Exercise brief —
Transcribe the whole listing without a single picture.

Supplied material —
▼▼▼

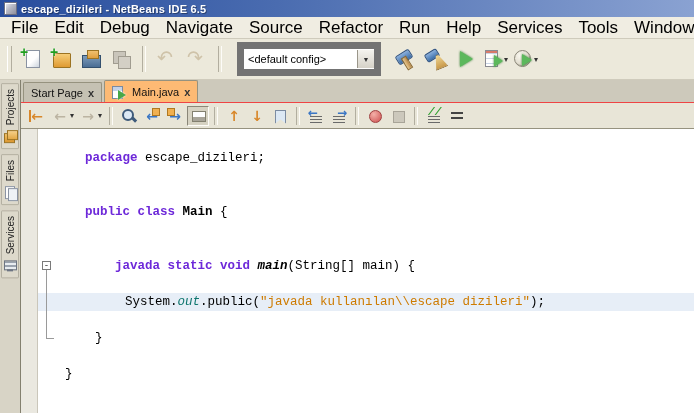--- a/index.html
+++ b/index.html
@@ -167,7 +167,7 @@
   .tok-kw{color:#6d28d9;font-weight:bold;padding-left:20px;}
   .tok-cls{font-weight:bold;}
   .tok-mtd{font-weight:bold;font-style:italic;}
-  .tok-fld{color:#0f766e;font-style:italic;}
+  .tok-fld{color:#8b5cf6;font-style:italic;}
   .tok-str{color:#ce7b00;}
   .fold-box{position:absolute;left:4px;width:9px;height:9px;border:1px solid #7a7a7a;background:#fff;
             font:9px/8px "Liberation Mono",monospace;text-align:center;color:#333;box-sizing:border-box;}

▲▲▲

Expected answer —
--- a/index.html
+++ b/index.html
@@ -167,7 +167,7 @@
   .tok-kw{color:#6d28d9;font-weight:bold;padding-left:20px;}
   .tok-cls{font-weight:bold;}
   .tok-mtd{font-weight:bold;font-style:italic;}
-  .tok-fld{color:#0f766e;font-style:italic;}
+  .tok-fld{color:#8b5cf6;font-style:italic;}
   .tok-str{color:#ce7b00;}
   .fold-box{position:absolute;left:4px;width:9px;height:9px;border:1px solid #7a7a7a;background:#fff;
             font:9px/8px "Liberation Mono",monospace;text-align:center;color:#333;box-sizing:border-box;}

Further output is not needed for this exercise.